# [Dataset entries]
§ §
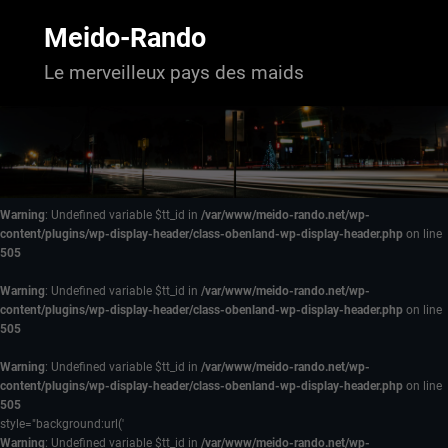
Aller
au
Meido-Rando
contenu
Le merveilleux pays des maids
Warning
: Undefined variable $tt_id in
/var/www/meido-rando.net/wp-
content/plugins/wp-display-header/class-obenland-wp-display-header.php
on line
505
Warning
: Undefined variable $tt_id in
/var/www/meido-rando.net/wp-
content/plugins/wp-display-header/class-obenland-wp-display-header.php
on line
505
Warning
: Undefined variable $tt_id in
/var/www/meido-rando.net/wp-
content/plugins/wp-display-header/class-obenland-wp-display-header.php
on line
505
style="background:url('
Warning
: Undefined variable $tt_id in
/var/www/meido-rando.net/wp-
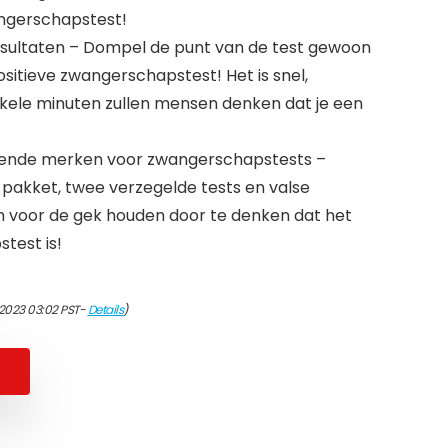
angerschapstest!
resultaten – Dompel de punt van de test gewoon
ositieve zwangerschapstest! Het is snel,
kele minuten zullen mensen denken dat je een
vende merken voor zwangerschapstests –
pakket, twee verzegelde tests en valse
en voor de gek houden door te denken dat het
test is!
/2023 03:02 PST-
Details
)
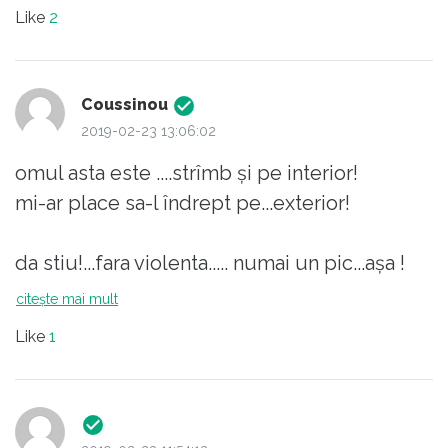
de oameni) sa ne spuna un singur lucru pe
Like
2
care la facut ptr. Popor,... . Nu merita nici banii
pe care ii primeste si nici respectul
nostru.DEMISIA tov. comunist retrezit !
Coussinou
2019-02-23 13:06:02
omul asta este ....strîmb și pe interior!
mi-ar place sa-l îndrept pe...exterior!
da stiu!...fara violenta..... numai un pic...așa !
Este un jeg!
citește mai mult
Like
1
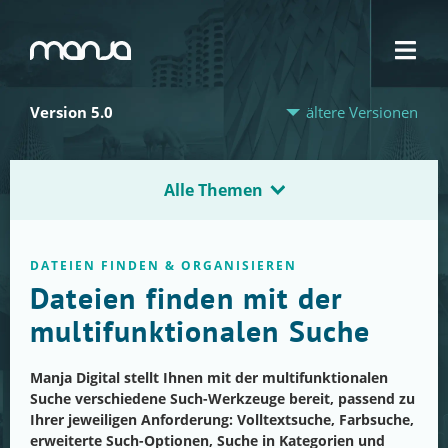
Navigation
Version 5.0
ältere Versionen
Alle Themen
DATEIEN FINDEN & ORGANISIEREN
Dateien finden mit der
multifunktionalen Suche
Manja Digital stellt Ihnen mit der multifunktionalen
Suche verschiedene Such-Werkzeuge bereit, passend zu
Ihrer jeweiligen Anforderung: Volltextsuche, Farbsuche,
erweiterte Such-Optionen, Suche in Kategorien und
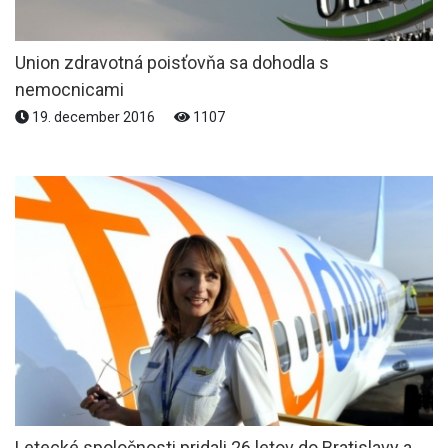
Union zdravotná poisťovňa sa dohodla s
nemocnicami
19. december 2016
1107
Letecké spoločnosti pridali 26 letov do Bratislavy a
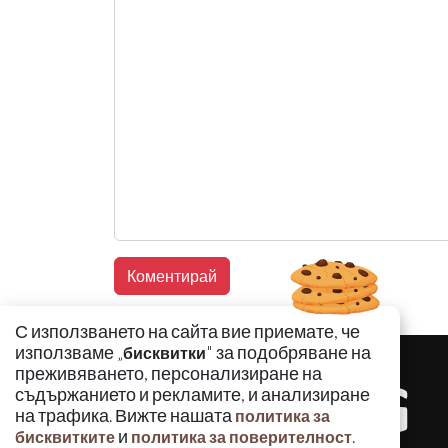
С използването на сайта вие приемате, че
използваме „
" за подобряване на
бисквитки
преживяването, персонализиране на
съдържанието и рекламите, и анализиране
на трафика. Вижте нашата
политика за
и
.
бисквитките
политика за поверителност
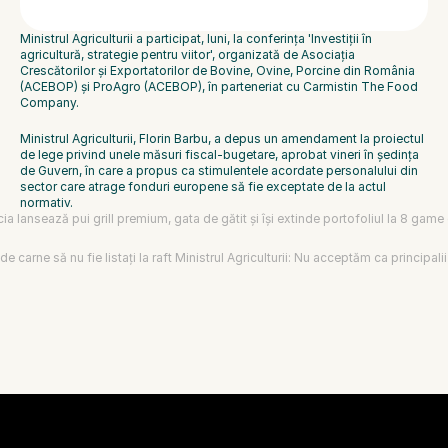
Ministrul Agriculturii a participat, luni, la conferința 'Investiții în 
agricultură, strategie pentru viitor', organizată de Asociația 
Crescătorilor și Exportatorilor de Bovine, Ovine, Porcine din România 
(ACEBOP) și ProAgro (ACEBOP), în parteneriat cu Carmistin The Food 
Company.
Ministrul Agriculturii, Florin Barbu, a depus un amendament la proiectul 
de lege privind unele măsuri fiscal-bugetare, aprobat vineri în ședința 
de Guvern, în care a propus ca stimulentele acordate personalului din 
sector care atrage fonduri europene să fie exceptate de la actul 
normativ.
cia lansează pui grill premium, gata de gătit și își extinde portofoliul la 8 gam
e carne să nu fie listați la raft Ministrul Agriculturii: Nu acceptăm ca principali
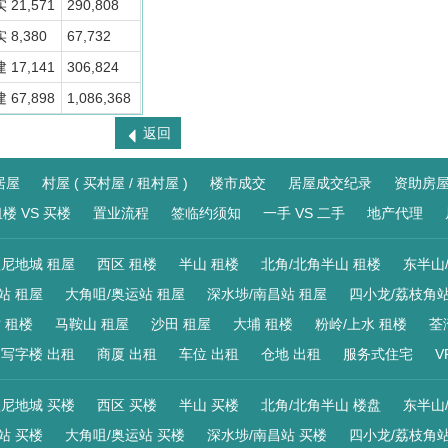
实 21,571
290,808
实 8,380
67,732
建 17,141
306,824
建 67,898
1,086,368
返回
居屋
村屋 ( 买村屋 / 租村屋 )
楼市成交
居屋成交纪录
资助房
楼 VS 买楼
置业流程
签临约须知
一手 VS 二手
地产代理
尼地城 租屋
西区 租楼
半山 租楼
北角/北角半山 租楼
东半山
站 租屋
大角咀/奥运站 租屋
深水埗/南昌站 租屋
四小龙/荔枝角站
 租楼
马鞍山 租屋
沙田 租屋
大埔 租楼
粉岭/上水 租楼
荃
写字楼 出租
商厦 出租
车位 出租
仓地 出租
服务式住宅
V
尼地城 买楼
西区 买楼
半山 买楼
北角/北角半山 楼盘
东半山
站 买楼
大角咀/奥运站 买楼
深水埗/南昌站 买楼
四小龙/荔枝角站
§ §
# [To do]
Each line above that holds the string "multifunktionalen" should be copied and shown.

# [Solved exercise]
multifunktionalen Suche
Manja Digital stellt Ihnen mit der multifunktionalen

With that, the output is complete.